• Source text

Addition and subtraction of matrices

The addition and subtraction of matrices is important across many applications, from computer graphics and image processing to statistics. Use this resource to learn the rules for adding and subtracting matrices.

Addition of matrices

There is one key rule for adding matrices.

Matrices of the same shape (same number of rows and columns) may be added by adding the corresponding elements.

Let's consider the three matrices, \(A\), \(B\) and \(C\).

\[ A = \left[\begin{array}{ccc} 3 & 2 & -1\\
1 & 5 & -4
\end{array}\right]\quad
B = \left[\begin{array}{ccc} 1 & 0 & 2\\
3 & 1 & -2
\end{array}\right]\quad
C = \left[\begin{array}{cc} 2 & -3\\
4 & 3
\end{array}\right] \]

Notice that \(A\) and \(B\) are the same shape \(\left(2\times3\right)\), whereas \(C\) is \(\left(2\times2\right)\).

• Parts of the exercise
A: In the text on adding and subtracting matrices, what condition must two matrices meet before they may be added?
B: Continue the text on adding and subtracting matrices from the point where it stops.
The records have no connection to the text on adding and subtracting matrices.

• Provided records

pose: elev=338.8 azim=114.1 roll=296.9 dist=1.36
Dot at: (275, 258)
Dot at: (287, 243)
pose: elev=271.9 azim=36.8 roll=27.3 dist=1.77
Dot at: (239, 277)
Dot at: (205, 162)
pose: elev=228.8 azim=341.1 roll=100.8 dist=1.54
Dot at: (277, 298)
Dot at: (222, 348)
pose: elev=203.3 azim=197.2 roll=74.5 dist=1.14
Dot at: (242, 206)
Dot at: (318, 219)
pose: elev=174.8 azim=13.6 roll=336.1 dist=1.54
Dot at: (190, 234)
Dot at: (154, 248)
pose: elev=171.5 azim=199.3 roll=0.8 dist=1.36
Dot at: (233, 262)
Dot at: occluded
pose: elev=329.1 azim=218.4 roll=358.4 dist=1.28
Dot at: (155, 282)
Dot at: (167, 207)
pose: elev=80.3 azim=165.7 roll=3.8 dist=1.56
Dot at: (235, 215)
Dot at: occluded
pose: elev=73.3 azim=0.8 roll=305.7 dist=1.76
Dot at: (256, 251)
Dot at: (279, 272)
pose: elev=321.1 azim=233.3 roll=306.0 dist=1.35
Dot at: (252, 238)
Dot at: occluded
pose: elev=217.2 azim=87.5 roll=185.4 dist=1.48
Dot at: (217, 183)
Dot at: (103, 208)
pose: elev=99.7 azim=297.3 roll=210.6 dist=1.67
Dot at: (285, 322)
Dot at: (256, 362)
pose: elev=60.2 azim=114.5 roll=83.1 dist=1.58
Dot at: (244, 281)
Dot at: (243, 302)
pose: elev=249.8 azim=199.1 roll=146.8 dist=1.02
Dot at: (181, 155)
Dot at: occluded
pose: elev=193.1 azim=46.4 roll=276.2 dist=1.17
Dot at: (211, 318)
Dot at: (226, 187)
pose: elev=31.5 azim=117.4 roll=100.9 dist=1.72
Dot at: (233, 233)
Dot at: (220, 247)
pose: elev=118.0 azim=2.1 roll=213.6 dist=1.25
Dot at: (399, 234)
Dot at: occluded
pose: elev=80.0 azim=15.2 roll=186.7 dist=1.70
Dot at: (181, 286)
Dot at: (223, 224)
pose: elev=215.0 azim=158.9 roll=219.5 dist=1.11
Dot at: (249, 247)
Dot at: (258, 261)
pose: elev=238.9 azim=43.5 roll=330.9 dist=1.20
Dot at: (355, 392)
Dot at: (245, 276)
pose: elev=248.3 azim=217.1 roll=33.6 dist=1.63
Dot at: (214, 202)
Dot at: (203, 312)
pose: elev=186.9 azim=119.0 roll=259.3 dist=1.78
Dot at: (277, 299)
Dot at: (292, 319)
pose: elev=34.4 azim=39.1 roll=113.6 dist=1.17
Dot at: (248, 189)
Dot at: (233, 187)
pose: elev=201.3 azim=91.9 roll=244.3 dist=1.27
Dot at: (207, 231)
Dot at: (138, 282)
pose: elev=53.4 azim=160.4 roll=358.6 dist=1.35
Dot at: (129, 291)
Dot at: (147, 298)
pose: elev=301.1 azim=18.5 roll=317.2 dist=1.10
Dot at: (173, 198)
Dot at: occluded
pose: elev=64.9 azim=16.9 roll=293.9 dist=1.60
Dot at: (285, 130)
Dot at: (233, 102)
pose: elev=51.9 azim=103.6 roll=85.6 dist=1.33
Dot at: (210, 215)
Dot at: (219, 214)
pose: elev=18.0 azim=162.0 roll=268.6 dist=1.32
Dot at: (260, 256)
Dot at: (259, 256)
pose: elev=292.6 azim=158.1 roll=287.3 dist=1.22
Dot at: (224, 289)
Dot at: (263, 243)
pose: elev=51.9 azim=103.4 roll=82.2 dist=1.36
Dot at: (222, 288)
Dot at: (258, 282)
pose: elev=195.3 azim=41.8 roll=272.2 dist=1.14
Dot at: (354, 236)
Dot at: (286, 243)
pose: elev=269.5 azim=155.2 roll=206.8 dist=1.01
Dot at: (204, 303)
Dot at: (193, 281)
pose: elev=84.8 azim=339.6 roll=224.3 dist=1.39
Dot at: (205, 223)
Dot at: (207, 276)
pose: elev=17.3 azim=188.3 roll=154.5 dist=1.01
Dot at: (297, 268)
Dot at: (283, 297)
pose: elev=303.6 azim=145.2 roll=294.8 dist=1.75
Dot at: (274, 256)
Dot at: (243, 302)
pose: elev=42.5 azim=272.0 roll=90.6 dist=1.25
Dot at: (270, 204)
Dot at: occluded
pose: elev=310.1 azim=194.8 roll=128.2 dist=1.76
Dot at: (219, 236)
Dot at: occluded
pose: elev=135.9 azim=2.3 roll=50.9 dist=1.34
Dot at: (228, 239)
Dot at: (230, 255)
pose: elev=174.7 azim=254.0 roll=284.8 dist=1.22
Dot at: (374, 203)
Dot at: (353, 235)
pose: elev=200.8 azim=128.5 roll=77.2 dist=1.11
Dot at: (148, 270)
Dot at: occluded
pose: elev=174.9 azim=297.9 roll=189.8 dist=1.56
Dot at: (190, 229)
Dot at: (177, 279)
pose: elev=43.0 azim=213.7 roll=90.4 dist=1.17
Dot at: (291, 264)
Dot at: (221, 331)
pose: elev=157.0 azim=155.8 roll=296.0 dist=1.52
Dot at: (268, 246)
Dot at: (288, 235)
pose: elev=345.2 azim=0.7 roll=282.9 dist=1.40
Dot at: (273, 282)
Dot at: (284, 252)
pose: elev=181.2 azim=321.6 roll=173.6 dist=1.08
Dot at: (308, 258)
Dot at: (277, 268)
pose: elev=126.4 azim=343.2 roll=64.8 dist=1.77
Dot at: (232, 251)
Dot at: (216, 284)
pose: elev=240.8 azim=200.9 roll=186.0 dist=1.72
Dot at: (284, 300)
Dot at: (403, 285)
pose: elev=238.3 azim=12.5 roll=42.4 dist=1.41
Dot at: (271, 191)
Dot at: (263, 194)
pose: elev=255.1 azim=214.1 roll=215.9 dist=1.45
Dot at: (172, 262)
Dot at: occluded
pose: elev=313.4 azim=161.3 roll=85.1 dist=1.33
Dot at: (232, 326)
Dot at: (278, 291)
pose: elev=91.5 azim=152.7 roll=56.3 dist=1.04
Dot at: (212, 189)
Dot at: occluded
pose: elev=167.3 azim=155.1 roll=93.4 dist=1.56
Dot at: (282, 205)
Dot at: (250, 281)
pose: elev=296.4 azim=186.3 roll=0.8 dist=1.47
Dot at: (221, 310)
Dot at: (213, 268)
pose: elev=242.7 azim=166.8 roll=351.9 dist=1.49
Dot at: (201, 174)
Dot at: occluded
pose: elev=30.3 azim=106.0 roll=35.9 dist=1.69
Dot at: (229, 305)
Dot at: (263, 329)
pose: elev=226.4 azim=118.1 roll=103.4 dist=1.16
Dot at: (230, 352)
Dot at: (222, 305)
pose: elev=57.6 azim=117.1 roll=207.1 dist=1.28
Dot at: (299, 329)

• Answers for this exercise
A: They must be the same shape, with the same number of rows and columns.

B:
We can add \(A\) and \(B\) together.

\[\begin{align*} A+B & = \left[\begin{array}{ccc} 3 & 2 & -1\\
1 & 5 & -4
\end{array}\right]
+\left[\begin{array}{ccc} 1 & 0 & 2\\
3 & 1 & -2 \end{array}\right]\\
& = \left[\begin{array}{ccc} 3+1 & 2+0 & -1+2\\
1+3 & 5+1 & -4+(-2)
\end{array}\right]\\
& = \left[\begin{array}{ccc} 4 & 2 & 1\\
4 & 6 & -6
\end{array}\right]
\end{align*}\]

\(A+B\) is the same as \(B+A\). On the other hand, \(A+C\) and \(B+C\) are not defined as these pairs of matrices have different shapes.

Subtraction of matrices

The rule for subtracting matrices is similar to adding them.

One matrix may be subtracted from another of the same shape by subtracting the corresponding elements.

Let's consider the same matrices \(A\), \(B\) and \(C\).

\[ A = \left[\begin{array}{ccc} 3 & 2 & -1\\
1 & 5 & -4
\end{array}\right]\quad
B = \left[\begin{array}{ccc} 1 & 0 & 2\\
3 & 1 & -2
\end{array}\right]\quad
C = \left[\begin{array}{cc} 2 & -3\\
4 & 3
\end{array}\right] \]

We can find \(A-B\) as they are both \(\left(2\times3\right)\) matrices.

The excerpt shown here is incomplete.